Gambling Disorders

Gambling is a popular pastime for many people, but it can also cause problems. In the most severe cases, a person may develop an impulse control disorder called compulsive gambling or pathological gambling. People with this condition have a strong urge to gamble and can’t stop, even when they’re losing money or damaging their relationships.

Gambling includes all activities where a person stakes something of value on an event or game with the potential to win a prize. This includes traditional forms of gambling like casino games, sports betting and lottery games, but it can also include online gaming and video poker. People with gambling disorders often have difficulty controlling their spending and can even lose their homes, cars or jobs due to their behaviors.

There are several different ways to treat gambling disorders, but the most effective approaches involve psychotherapy and family therapy. These techniques can help a person identify and change unhealthy emotions and thoughts that lead to gambling. They can also teach a person healthier ways to deal with stress and other mood issues that contribute to their problem.

When a person gambles, their brain releases a chemical called dopamine, which makes them feel good. This reward system is a normal part of the human brain, but when a person gambles compulsively, they can experience over-abundant dopamine that interferes with their ability to think clearly and function normally. This can lead to problems with work, school and personal relationships.

The term “gambling disorder” was first used in 1980, and its development has been influenced by research findings that show gambling addiction is similar to other substance-related disorders in clinical expression, brain origin, comorbidity and treatment. This new understanding has led to the classification of gambling disorder as an impulse control disorder in recent editions of the Diagnostic and Statistical Manual of Mental Disorders, published by the American Psychiatric Association (DSM).

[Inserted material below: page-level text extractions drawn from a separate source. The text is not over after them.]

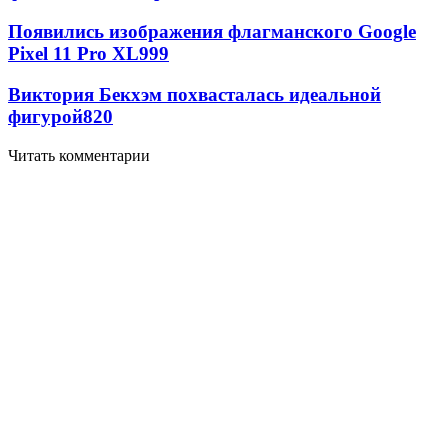
Появились изображения флагманского Google
Pixel 11 Pro XL
999
Виктория Бекхэм похвасталась идеальной
фигурой
820
Читать комментарии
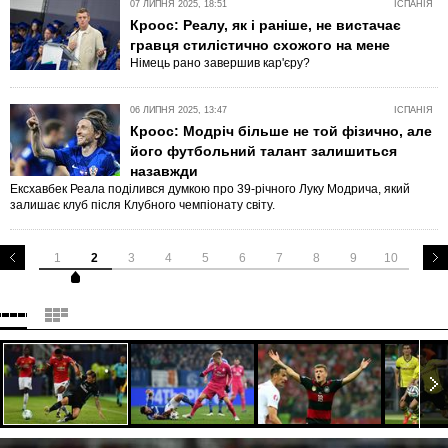
07 ЛИПНЯ 2025, 18:51
ІСПАНІЯ
Кроос: Реалу, як і раніше, не вистачає
гравця стилістично схожого на мене
Німець рано завершив кар'єру?
06 ЛИПНЯ 2025, 13:47
ІСПАНІЯ
Кроос: Модріч більше не той фізично, але
його футбольний талант залишиться
назавжди
Ексхавбек Реала поділився думкою про 39-річного Луку Модрича, який
залишає клуб після Клубного чемпіонату світу.
1
2
3
4
5
6
7
8
9
10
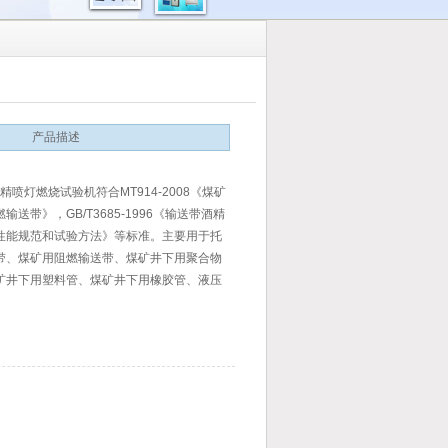
产品描述
4酒精喷灯燃烧试验机符合MT914-2008《煤矿
输送带》，GB/T3685-1996《输送带酒精
性能规范和试验方法》等标准。主要用于托
带、煤矿用阻燃输送带、煤矿井下用聚合物
矿井下用塑料管、煤矿井下用橡胶管、液压
管及软管、煤矿钢丝绳牵引输送带、煤矿用
输送带、煤矿用带式输送机橡胶缓冲托辊、
料假顶带、煤矿用钢丝绳芯阻燃输送带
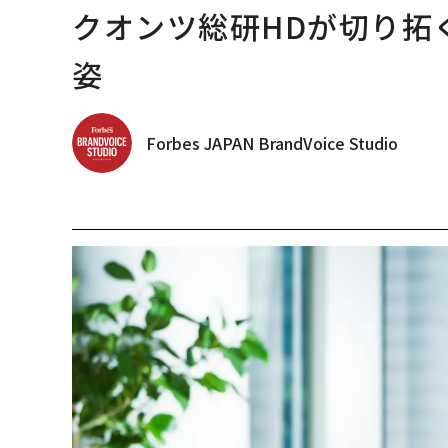
クオンツ総研HDが切り拓
姿
Forbes JAPAN BrandVoice Studio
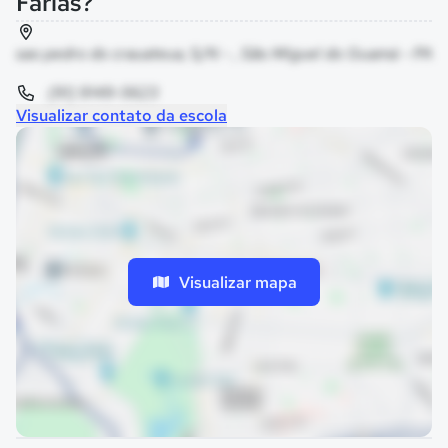
Farias?
sao pedro do crauateua, S/N - , São Miguel do Guamá - PA
(91) 9149-5623
Visualizar contato da escola
Visualizar mapa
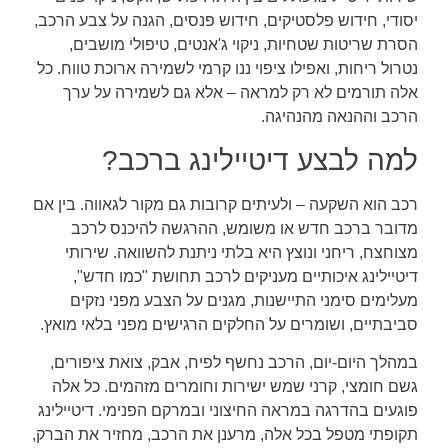
יסודי, חידוש פלסטיקים, חידוש פנסים, הגנה על צבע הרכב,
הסרת שריטות שטחיות, ניקוי ג'אנטים, טיפולי מושבים,
נטרול ריחות, ואפילו ציפוי ננו קרמי לשמירה ארוכת טווח. כל
אלה תורמים לא רק למראה – אלא גם לשמירה על ערך
הרכב וההנאה מהנהיגה.
למה לבצע דיטיילינג ברכב?
רכב הוא השקעה – ולעיתים קרובות גם מקור לגאווה. בין אם
מדובר ברכב חדש או משומש, ההרגשה להיכנס לרכב
מצוחצח, ריחני ונוצץ היא בלתי ניתנת להשוואה. שירותי
דיטיילינג איכותיים מעניקים לרכב תחושת "כמו חדש",
מעלימים סימני התיישנות, מגנים על הצבע מפני נזקים
סביבתיים, ושומרים על החלקים הרגישים מפני בלאי מואץ.
במהלך היום-יום, הרכב נחשף לפיח, אבק, צואת ציפורים,
גשם חומצי, קרני שמש ישירות וחומרים מזהמים. כל אלה
פוגעים בהדרגה במראה החיצוני ובמרקם הפנימי. דיטיילינג
תקופתי מטפל בכל אלה, מרענן את הרכב, מחזיר את הברק,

If you know someone who has a problem with gambling, it’s important to speak up. Try to encourage them to seek treatment, and offer support without judgment. You can also suggest they call a helpline or attend a self-help group for families, such as Gam-Anon. You can also help them find healthy ways to relieve unpleasant feelings, such as exercising, spending time with friends who don’t gamble or practicing relaxation techniques. Finally, you can help them seek treatment for any underlying mood disorders that may be contributing to their problem. Medications aren’t available to treat gambling disorder, but some medications can help with coexisting mood disorders. It’s important to see a doctor as soon as possible to get the best treatment. The earlier a person with gambling disorder gets help, the better their chances of overcoming their problem.